Aber nach wie vor halten sich Widerstände und Vorurteile: Die Leistungsfähigkeit der Straße wird eingeschränkt durch Tempo 30 – falsch! Durch eine städtische volle Straße passen bei geringerer Geschwindigkeit genauso viele Autos durch. Grund ist der geringere Abstand zwischen den Fahrzeugen beim Fahren. (Sättigungsverkehrsstärke bleibt bei 2000 Kfz pro Stunde). Einschränkungen entstehen durch die Knotenpunkte und querende Autos, Radfahrer, Fußgänger – aber die wollen wir alle ja durchlassen. Das steht sogar im FDP-Antrag. Wenn Sie aber die Querungsmöglichkeiten nicht einschränken, wird ihre Forderung nach der Grünen Welle zu einer holen Phrase.

Zweites Vorurteil: Es dauert viel länger mit Tempo 30 durch die Stadt zu kommen – minimal! Sogar der ADAC hat bei Testfahrten auf einer 3,5 Kilometer langen Strecke eine etwa 2 Minuten längere Reisezeit festgestellt, andere Tests lagen bei 0 bis 1 Minute – alles Ergebnisse, die nicht volkswirtschaftlich relevant sind. Deshalb könnten wir uns eigentlich einig sein: wir tun was für die Sicherheit und fördern Tempo 30, statt überflüssige ideologische Grabenkämpfe zu führen.

Das Bundesverkehrsministerium lehnt weitergehende Änderungen der Straßenverkehrsordnung (außer den gerade beschlossenen) ab mit der Begründung: das würde die Kommunen in ihrer Entscheidungshoheit beschränken. Aber Fakt ist doch: Das starre Korsett der Straßenverkehrsordnung beschränkt auch jetzt die Entscheidungsfreiheit der Kommunen. Das wollen wir ändern mit dem Modellversuch, der weitere Möglichkeiten und Argumente für Temporeduzierungen liefern soll.

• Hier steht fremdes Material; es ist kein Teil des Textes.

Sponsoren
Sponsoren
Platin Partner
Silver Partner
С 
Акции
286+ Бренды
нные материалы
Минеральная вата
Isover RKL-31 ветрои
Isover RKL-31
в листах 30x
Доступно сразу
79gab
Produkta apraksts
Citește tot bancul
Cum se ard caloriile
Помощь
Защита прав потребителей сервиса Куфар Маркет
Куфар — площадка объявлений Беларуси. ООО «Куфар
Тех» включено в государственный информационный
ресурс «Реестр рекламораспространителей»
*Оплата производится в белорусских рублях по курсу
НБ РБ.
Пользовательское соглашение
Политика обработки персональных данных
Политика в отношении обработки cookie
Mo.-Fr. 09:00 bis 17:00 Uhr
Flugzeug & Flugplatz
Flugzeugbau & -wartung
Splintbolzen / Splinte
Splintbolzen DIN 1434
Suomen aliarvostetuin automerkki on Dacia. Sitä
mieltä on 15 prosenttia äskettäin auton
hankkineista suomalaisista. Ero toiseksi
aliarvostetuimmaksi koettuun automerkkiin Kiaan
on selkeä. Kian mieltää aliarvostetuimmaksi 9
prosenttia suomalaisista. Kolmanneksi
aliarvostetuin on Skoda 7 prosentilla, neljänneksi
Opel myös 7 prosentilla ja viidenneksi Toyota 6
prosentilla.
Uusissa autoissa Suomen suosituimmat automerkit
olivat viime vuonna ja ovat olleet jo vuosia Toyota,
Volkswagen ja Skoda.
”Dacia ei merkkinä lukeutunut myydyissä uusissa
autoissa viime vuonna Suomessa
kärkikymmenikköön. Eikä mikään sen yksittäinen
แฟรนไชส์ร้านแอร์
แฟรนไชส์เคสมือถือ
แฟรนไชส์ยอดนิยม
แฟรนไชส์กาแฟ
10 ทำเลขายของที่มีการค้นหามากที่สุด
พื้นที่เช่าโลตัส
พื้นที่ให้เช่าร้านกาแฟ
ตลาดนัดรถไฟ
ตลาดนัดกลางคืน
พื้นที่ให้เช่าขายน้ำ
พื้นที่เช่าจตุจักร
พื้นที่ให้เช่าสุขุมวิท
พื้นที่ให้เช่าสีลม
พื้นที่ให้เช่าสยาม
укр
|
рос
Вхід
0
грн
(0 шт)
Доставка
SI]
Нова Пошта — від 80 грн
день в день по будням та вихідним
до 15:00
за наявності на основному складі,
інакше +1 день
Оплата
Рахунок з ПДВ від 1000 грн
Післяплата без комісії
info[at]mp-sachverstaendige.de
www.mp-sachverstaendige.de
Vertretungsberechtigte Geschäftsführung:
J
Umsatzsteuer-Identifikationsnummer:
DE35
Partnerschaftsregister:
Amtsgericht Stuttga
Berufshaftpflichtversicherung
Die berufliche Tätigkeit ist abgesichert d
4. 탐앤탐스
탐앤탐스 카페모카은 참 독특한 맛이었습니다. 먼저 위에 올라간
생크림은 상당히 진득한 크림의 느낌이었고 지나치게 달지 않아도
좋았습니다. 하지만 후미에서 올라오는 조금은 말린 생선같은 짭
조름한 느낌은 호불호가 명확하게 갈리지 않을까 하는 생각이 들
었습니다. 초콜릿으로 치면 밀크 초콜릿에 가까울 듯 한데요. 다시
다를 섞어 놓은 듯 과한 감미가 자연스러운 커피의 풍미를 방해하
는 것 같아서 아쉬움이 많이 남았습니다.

Damit treffen wir den Nerv vieler Kommunen und vor allem vieler Betroffener, die unter Lärm und Schadstoffen leiden. Immer mehr Menschen wollen ihre Stadt für sich, nicht die Autos entwickeln – es geht um Lebensqualität! Das ist klare Rückmeldung, die wir vielfach erhalten. Deshalb bin ich der Überzeugung wir brauchen eigentlich viel mehr als Modellprojekt Tempo 30, was wir brauchen ist eine weitere Änderung der Straßenverkehrsordnung. Eine Änderung, die es den Kommunen und damit den Menschen vor Ort ermöglicht, selbst zu bestimmen, wie sie sich ihr Lebensumfeld wünschen.